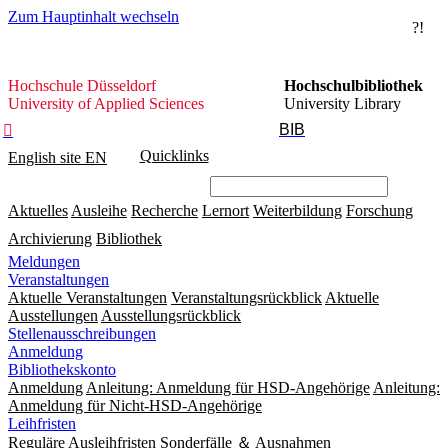
Zum Hauptinhalt wechseln
?!
Hochschule
Hochschule Düsseldorf
Hochschulbibliothek
Düsseldorf
University of Applied Sciences
University Library
BIB

Quicklinks
English site
EN
Aktuelles
Ausleihe
Recherche
Lernort
Weiterbildung
Forschung
Archivierung
Bibliothek
Meldungen
Veranstaltungen
Aktuelle Veranstaltungen
Veranstaltungsrückblick
Aktuelle
Ausstellungen
Ausstellungsrückblick
Stellenausschreibungen
Anmeldung
Bibliothekskonto
Anmeldung
Anleitung: Anmeldung für HSD-Angehörige
Anleitung:
Anmeldung für Nicht-HSD-Angehörige
Leihfristen
Reguläre Ausleihfristen
Sonderfälle ＆ Ausnahmen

## TASK TO COMPLETE
With images left out, the data must be transcribed exactly.

## RESPONSE
Zum Hauptinhalt wechseln
?!
Hochschule
Hochschule Düsseldorf
Hochschulbibliothek
Düsseldorf
University of Applied Sciences
University Library
BIB

Quicklinks
English site
EN
Aktuelles
Ausleihe
Recherche
Lernort
Weiterbildung
Forschung
Archivierung
Bibliothek
Meldungen
Veranstaltungen
Aktuelle Veranstaltungen
Veranstaltungsrückblick
Aktuelle
Ausstellungen
Ausstellungsrückblick
Stellenausschreibungen
Anmeldung
Bibliothekskonto
Anmeldung
Anleitung: Anmeldung für HSD-Angehörige
Anleitung:
Anmeldung für Nicht-HSD-Angehörige
Leihfristen
Reguläre Ausleihfristen
Sonderfälle ＆ Ausnahmen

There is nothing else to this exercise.